When asked in his deposition, Dr. Sky testified that he did not disagree with any of Dr. Jacob’s opinions or have any additional different opinions. We attached that portion of the transcript to our second motion to strike, and argued that the experts’ opinions were nearly identical and thus cumulative: both thought the defendant did not breach the standard of care.
In response, the defendant claimed that the experts were not cumulative because Dr. Jacobs specialized in suicide, whereas Dr. Sky specialized in the clinical care of elderly psychiatric patients.
We argued there was no material difference in their testimony, and that the defendant cannot attempt to persuade the jury by the sheer number of experts when their testimony is the same. The Court agreed, and struck Dr. Sky as cumulative.
The defendant relied on the latest Supreme Court case on this issue, Shallow v. Follwell, 544 S.W.3d 878 (Mo. Banc 2018). There, the plaintiffs brought a wrongful death medical malpractice action alleging the physician negligently perforated the decedent’s bowel during hernia surgery, causing septic shock, and did not treat the bowel perforation after the decedent was readmitted.
In response to the plaintiff’s one expert, the defendant called four – a board-certified doctor in general surgery and critical care medicine, a cardiologist, vascular surgeon, and colorectal surgeon. The plaintiffs argued that allowing four experts to testify was needlessly cumulative.
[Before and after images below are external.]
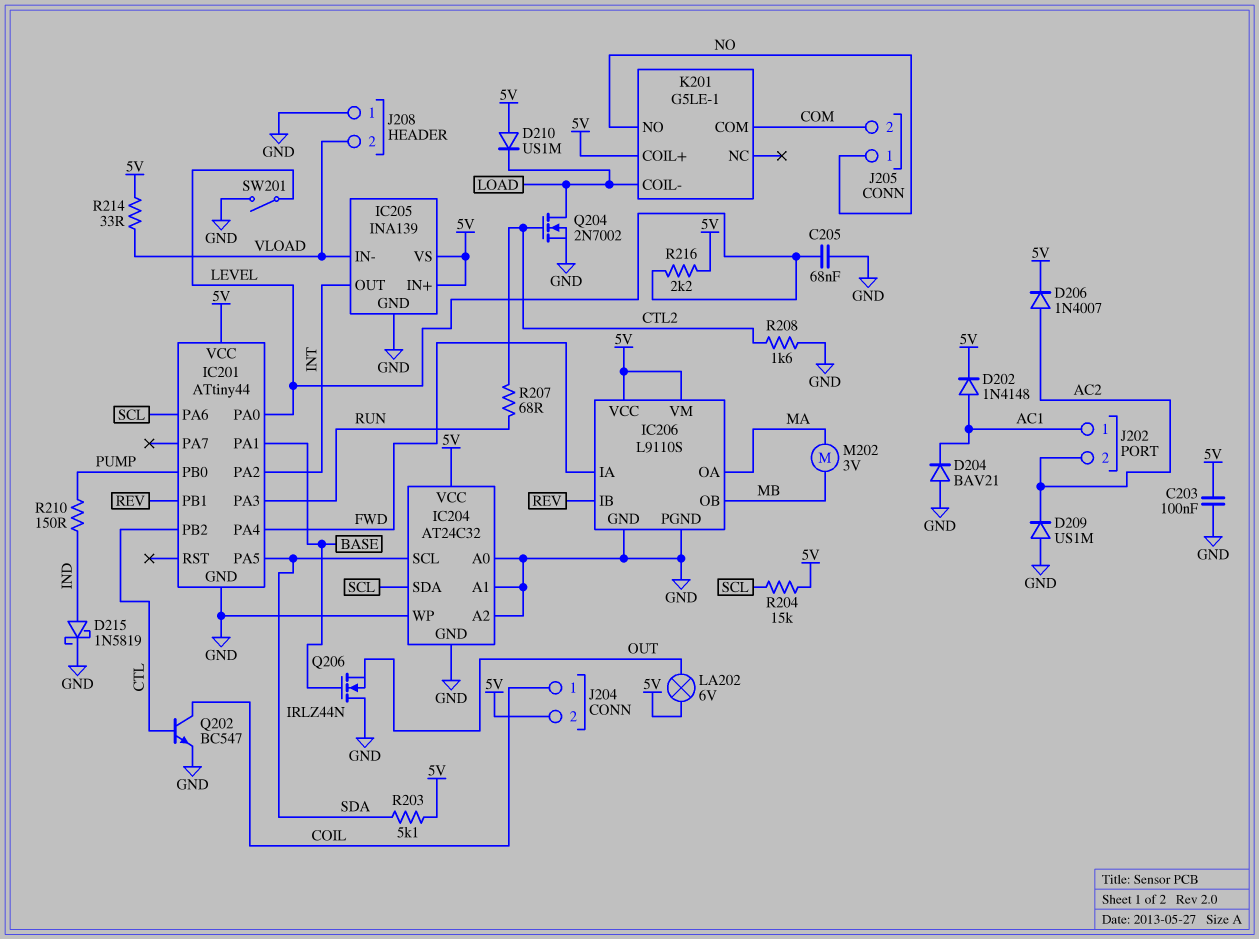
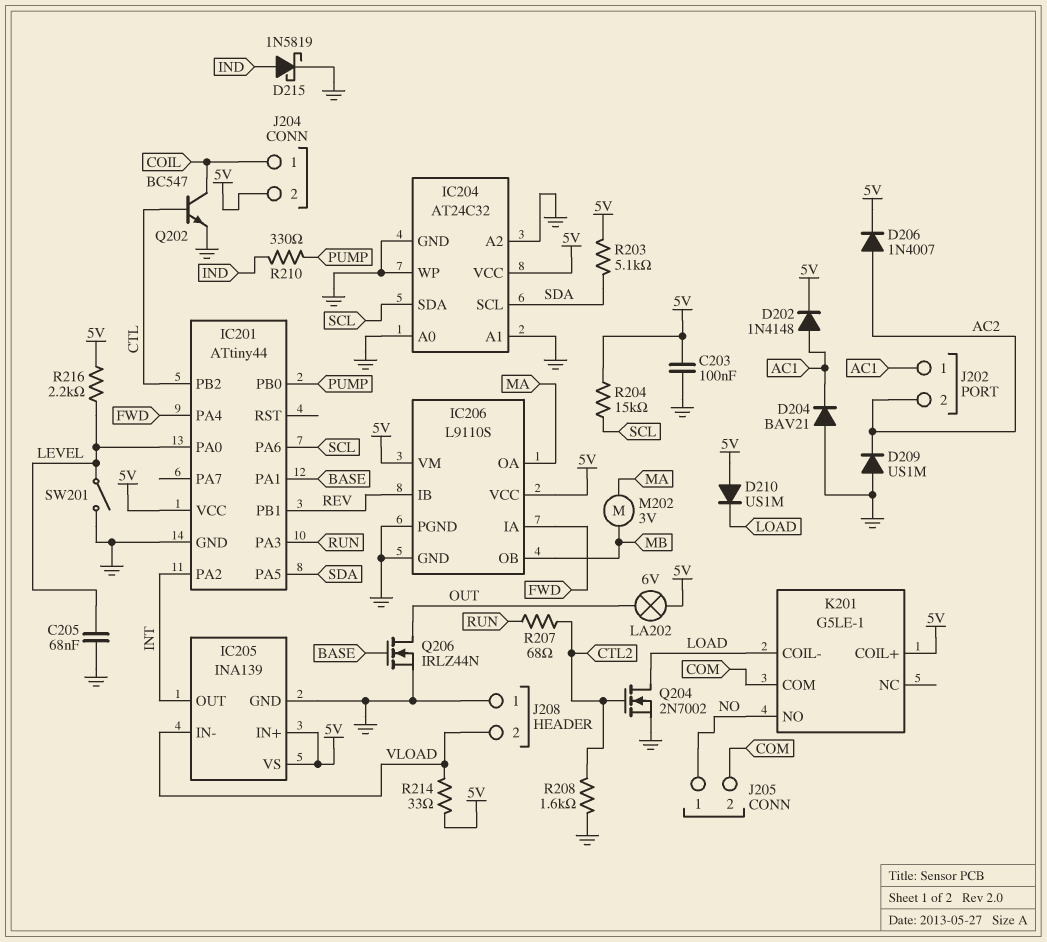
Q206: NMOS IRLZ44N (G BASE, D GND, S OUT) -> NMOS IRLZ44N (G BASE, D OUT, S GND)
R210: 150 (IND, PUMP) -> 330 (IND, PUMP)

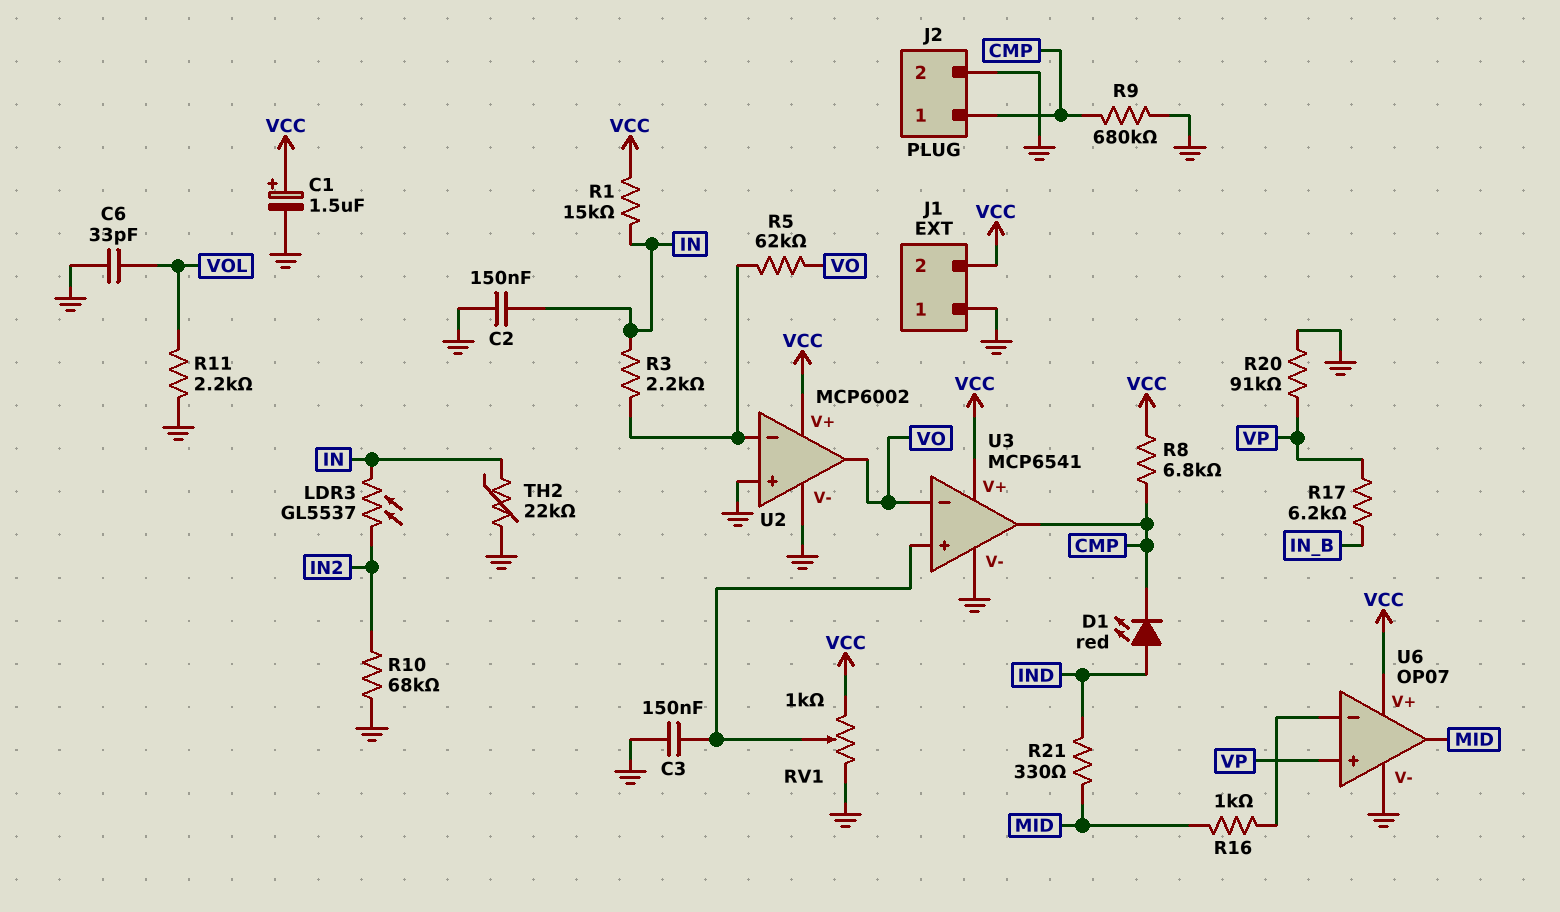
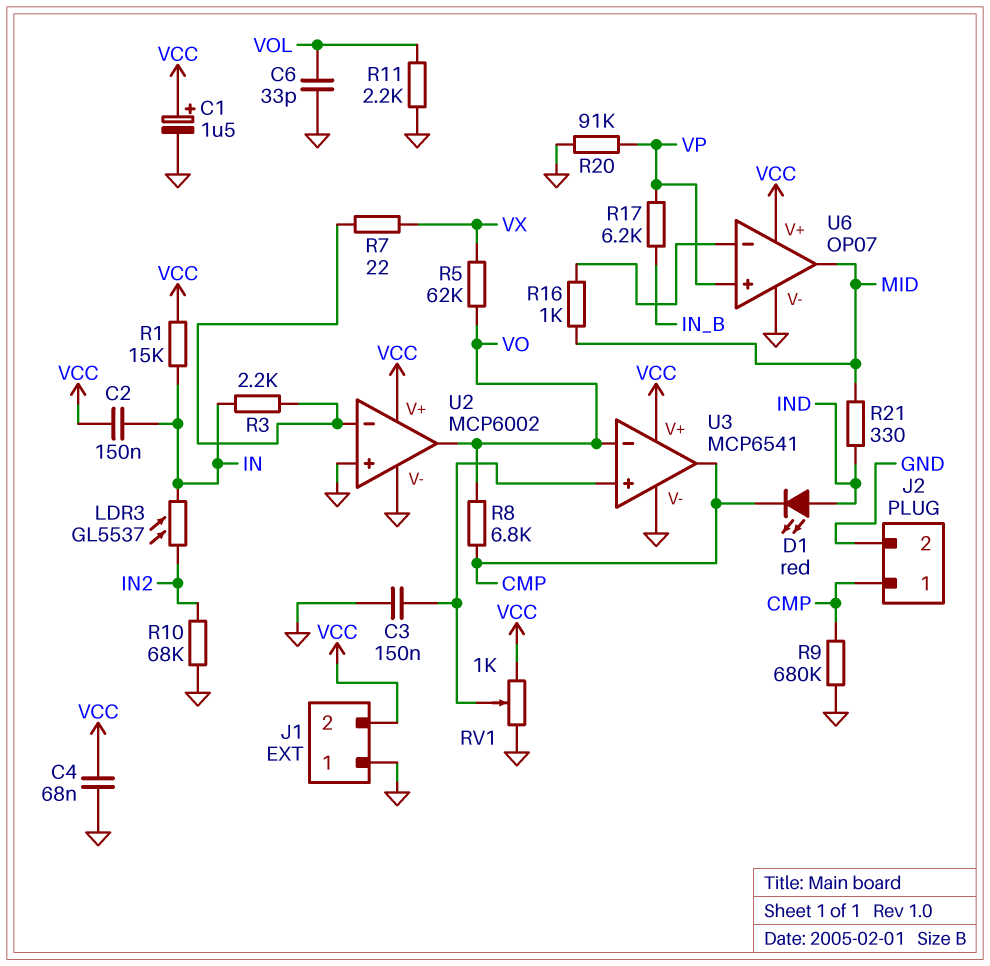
C2: 150nF (GND, IN) -> 150nF (IN, VCC)
C4: none -> 68nF (GND, VCC)
R5: 62k (U2/in-, VO) -> 62k (VO, VX)
R7: none -> 22 (U2/in-, VX)
R8: 6.8k (CMP, VCC) -> 6.8k (CMP, VO)
TH2: 22k (GND, IN) -> none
The Court rejected this argument: “While the expert testimony overlapped at times, the experts testified about their own specialties and offered their own parts…when the expert testimony did overlap, the overlapping testimony went to the issue of the standard of care and causation – “the very root” of a wrongful death action arising from medical negligence.” Id. at 884.
Nevertheless, the Court acknowledged that the number of experts who may testify is not limitless; rather, the probative value of testimony must be weighed against the risks it poses of unfair prejudice. Id. at 885.
We distinguished our case from Shallow by emphasizing both of the defendant’s remaining experts were psychiatrists with materially similar opinions. In contrast, the four experts in Shallow practiced in different specialties, and although their opinions overlapped, they had unique testimony to contribute. The Court agreed.
Some takeaways from our experience include:
Note that in Missouri, a qualified expert may testify if “scientific, technical or other specialized knowledge will assist the trier of fact to understand the evidence or to determine a fact in issue…” RSMo. § 490.065 (2018).
The circuit court enjoys considerable discretion in the admission or exclusion of evidence, including expert testimony. Shallow, 544 S.W.3d at 885. As with other evidence, the probative value of admitting expert testimony must be weighed against the risks it poses of unfair prejudice, cumulativeness, confusion of the issues, misleading the jury, undue delay, or waste of time. Id. at 883.